The birth and death processes assumed in the above genetic applications is really occurring in physical space. This has an impact on readily observable landscape scale features, such as the distribution of chemicals produced by trees in a forest. I have an ongoing project looking at this spatial distribution, and inferring ecological parameters from it.
Why do historical states collapse? History is often viewed as a continuous progression from simple prehistoric societies to more complex societies. However, throughout history complexity has decreased locally when large organised states or empires collapse into multiple simpler entities. This is difficult to explain with verbal theories because it can involve unintuitive non-linear feedback processes; to be sure a theory can explain the observed pattern we must create a mathematical description.
Climate is the simplest explanation for state collapse. However, more dynamical possibilities exist: Turchin (2003, Historical Dynamics: Why States Rise and Fall) describes a set of mathematical theories for how states might "overshoot" their optimum size because they are more unified in their early growing period. This leads to larger states being less stable and less capable of innovation than smaller ones. This theory itself is still in its infancy, as sufficient quality quantitative data is scarce and few mathematical descriptions of history are available for comparison. However, what is clear is that it is possible to describe qualitative patterns in history with simple predictive models. This leads to the obvious question: how do we compare models?

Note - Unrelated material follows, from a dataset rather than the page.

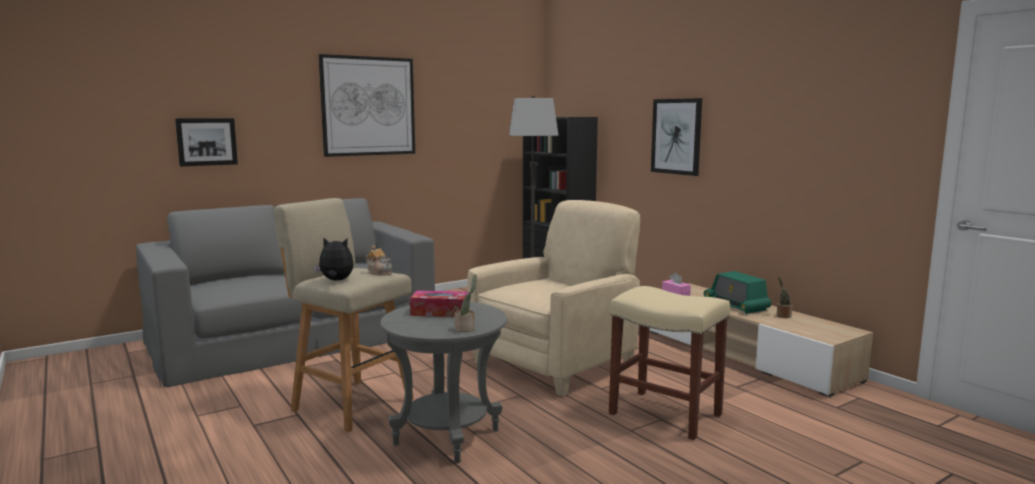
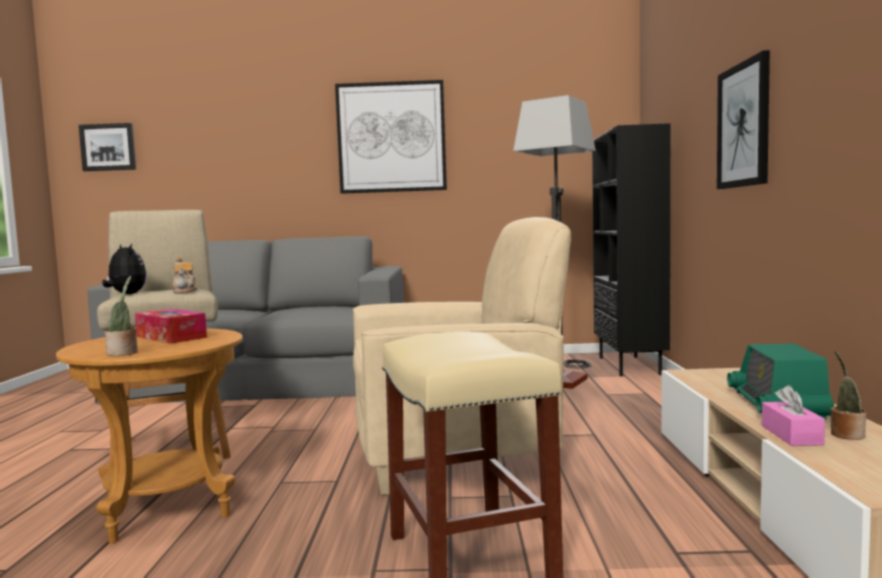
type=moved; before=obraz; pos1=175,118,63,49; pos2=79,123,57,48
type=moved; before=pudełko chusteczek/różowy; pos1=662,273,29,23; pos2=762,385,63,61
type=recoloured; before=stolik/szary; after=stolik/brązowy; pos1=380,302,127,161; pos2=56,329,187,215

I'm interested in exploring the many facets of quantizing the study of history in general, with the focus on asking "why?" History is clearly not just one thing after another: things change, populations grow, things get more complex (on average). This field is in its infancy, and there is no answer yet as to how much we can explain and how much of history is just chance. Ultimately, it may be possible to have an evolutionary theory for societies that has significant predictive power.
I'm working with a wide range of researchers with specialist knowledge. This includes the analysis of energy markets, the flow of information in computer networks and cyber security to name a few.